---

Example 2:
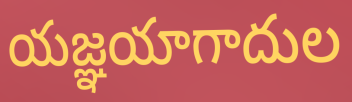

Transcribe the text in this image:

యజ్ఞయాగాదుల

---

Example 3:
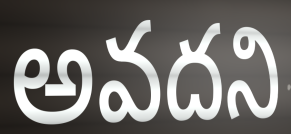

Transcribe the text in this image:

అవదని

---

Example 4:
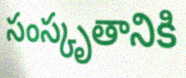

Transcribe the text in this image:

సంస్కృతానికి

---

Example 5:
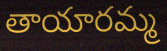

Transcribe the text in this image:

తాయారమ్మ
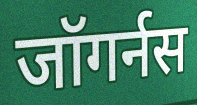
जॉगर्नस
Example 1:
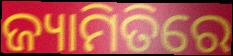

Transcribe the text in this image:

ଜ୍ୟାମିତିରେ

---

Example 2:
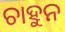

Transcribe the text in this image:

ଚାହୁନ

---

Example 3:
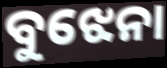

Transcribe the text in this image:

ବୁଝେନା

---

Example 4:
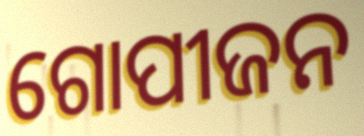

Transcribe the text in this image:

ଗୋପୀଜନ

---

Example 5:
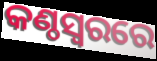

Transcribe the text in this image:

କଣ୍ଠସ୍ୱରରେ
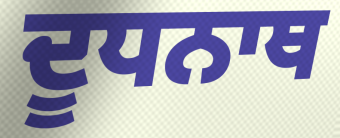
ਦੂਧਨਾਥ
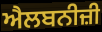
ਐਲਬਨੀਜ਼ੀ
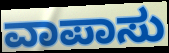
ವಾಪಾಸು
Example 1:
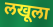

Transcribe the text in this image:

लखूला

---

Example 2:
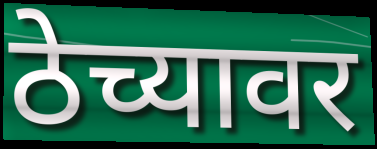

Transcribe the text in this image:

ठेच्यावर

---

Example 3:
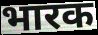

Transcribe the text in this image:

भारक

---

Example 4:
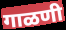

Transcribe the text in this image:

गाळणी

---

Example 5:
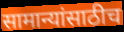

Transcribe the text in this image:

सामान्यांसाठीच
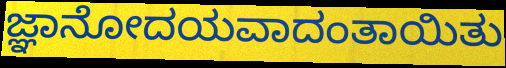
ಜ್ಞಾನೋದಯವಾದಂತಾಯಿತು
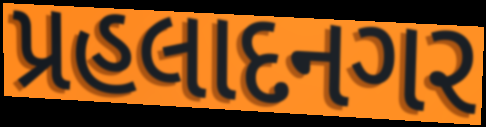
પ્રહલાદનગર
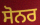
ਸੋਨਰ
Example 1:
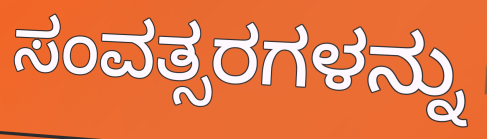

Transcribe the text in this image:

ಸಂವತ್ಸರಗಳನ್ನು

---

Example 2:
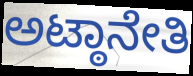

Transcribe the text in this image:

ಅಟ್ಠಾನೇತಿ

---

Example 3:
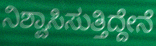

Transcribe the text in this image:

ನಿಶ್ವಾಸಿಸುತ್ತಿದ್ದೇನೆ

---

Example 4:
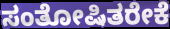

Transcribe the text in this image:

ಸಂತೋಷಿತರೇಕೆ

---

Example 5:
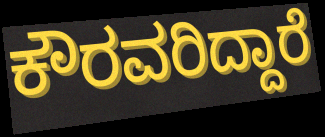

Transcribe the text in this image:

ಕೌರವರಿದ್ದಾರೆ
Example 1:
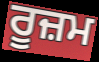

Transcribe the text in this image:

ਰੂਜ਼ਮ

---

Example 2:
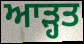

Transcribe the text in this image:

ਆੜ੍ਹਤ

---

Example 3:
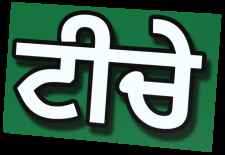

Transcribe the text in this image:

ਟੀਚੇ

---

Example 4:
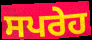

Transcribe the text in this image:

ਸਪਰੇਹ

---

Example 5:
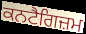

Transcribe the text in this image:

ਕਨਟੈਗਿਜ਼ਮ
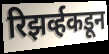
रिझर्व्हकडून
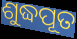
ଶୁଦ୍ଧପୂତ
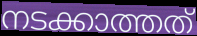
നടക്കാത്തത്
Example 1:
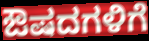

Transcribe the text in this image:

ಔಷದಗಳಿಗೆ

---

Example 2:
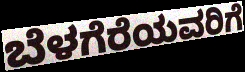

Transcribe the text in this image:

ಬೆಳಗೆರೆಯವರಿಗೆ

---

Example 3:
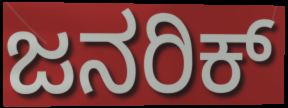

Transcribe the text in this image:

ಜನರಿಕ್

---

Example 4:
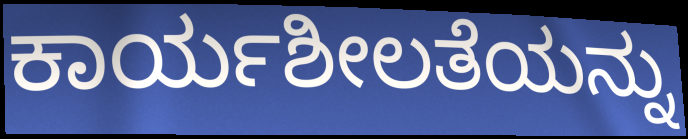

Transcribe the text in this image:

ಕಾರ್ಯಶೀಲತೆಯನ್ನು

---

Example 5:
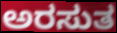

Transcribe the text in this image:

ACTION ITEM —
Please reproduce every record exactly as written, excluding the pictures.

EXERCISE OUTPUT —
---

Example 2:

Transcribe the text in this image:

యజ్ఞయాగాదుల

---

Example 3:

Transcribe the text in this image:

అవదని

---

Example 4:

Transcribe the text in this image:

సంస్కృతానికి

---

Example 5:

Transcribe the text in this image:

తాయారమ్మ
जॉगर्नस
Example 1:

Transcribe the text in this image:

ଜ୍ୟାମିତିରେ

---

Example 2:

Transcribe the text in this image:

ଚାହୁନ

---

Example 3:

Transcribe the text in this image:

ବୁଝେନା

---

Example 4:

Transcribe the text in this image:

ଗୋପୀଜନ

---

Example 5:

Transcribe the text in this image:

କଣ୍ଠସ୍ୱରରେ
ਦੂਧਨਾਥ
ਐਲਬਨੀਜ਼ੀ
ವಾಪಾಸು
Example 1:

Transcribe the text in this image:

लखूला

---

Example 2:

Transcribe the text in this image:

ठेच्यावर

---

Example 3:

Transcribe the text in this image:

भारक

---

Example 4:

Transcribe the text in this image:

गाळणी

---

Example 5:

Transcribe the text in this image:

सामान्यांसाठीच
ಜ್ಞಾನೋದಯವಾದಂತಾಯಿತು
પ્રહલાદનગર
ਸੋਨਰ
Example 1:

Transcribe the text in this image:

ಸಂವತ್ಸರಗಳನ್ನು

---

Example 2:

Transcribe the text in this image:

ಅಟ್ಠಾನೇತಿ

---

Example 3:

Transcribe the text in this image:

ನಿಶ್ವಾಸಿಸುತ್ತಿದ್ದೇನೆ

---

Example 4:

Transcribe the text in this image:

ಸಂತೋಷಿತರೇಕೆ

---

Example 5:

Transcribe the text in this image:

ಕೌರವರಿದ್ದಾರೆ
Example 1:

Transcribe the text in this image:

ਰੂਜ਼ਮ

---

Example 2:

Transcribe the text in this image:

ਆੜ੍ਹਤ

---

Example 3:

Transcribe the text in this image:

ਟੀਚੇ

---

Example 4:

Transcribe the text in this image:

ਸਪਰੇਹ

---

Example 5:

Transcribe the text in this image:

ਕਨਟੈਗਿਜ਼ਮ
रिझर्व्हकडून
ଶୁଦ୍ଧପୂତ
നടക്കാത്തത്
Example 1:

Transcribe the text in this image:

ಔಷದಗಳಿಗೆ

---

Example 2:

Transcribe the text in this image:

ಬೆಳಗೆರೆಯವರಿಗೆ

---

Example 3:

Transcribe the text in this image:

ಜನರಿಕ್

---

Example 4:

Transcribe the text in this image:

ಕಾರ್ಯಶೀಲತೆಯನ್ನು

---

Example 5:

Transcribe the text in this image:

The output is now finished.